Investigating stopover habitat usage by songbirds at Tommy Thompson Park, a man-made urban peninsula
Thanks to their high mobility and visibility, birds are a model system for both migratory research and conservation efforts, especially in light of recent declines in songbird populations. However, despite the steady increase in urbanization along migration corridors, artificially-created habitats have not been well studied compared to other types of migration stopover sites. Using bird banding data collected at Tommy Thompson Park, a man-made peninsula located in Toronto on the northern shore of Lake Ontario, we are asking how different groups of songbirds make use of the various habitats. Construction of the peninsula began in 1959 and current habitats represent a range in succession from grasslands to cottonwood forests; thickets and wetland habitats are also present. In total, 53,984 birds of 124 species were banded during standardized spring and fall banding operations from 2003-2014, of which, 75 species with n≥25 individuals sampled were used for multivariate analyses. Habitat measures for the 15 mist nets used to capture the birds in the study area include shrub density, canopy and ground cover, canopy height, direction and proximity to water, while the sizes, taxonomic divisions, and both feeding and breeding guilds of the focal bird species were considered in the analyses.

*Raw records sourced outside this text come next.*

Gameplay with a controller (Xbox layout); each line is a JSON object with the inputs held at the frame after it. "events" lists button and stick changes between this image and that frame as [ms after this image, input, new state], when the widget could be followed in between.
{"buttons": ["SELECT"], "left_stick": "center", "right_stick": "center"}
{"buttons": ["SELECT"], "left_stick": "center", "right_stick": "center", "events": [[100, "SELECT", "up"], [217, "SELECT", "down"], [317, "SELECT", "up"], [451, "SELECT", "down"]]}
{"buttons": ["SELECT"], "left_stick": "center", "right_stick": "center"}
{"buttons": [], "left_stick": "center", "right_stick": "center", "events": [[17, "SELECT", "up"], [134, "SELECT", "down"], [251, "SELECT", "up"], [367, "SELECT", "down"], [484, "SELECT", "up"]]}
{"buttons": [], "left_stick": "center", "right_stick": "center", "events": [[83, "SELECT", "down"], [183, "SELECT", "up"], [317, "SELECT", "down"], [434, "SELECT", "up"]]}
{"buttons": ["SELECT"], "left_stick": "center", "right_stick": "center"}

Results show that 51 out of 75 focal species were caught more often (p<0.05) in some nets relative to others. Notable patterns include: (i) omnivorous, ground-foraging thrushes were found mostly in closed-canopy stands; (ii) granivorous ground-foraging sparrows were typically caught in open-canopy shrubby habitat next to the shoreline; (iii) woodpeckers, blackbirds and insect-gleaning kinglets were mainly found in shrubby areas further back from shore; and (iv) various species of lower-canopy insectivorous warblers, vireos and flycatchers were found in all three habitat types. Including rare species (n<25), nets in medium to high-density grass and shrubland with open canopies caught the greatest diversity and numbers of birds. These results indicate that, in order to make a stopover site useful to as many generalist and habitat-specific songbirds as possible, various microhabitats are necessary with low-level shrubs and grasses as the predominant feature and both open- and closed-canopy stands of trees present. As human land use continues to expand, migratory birds will become increasingly reliant on patches of urban wilderness for survival, including artificially-created stopover sites like Tommy Thompson Park, and studies such as this one will provide recommendations for creating and managing these habitats effectively.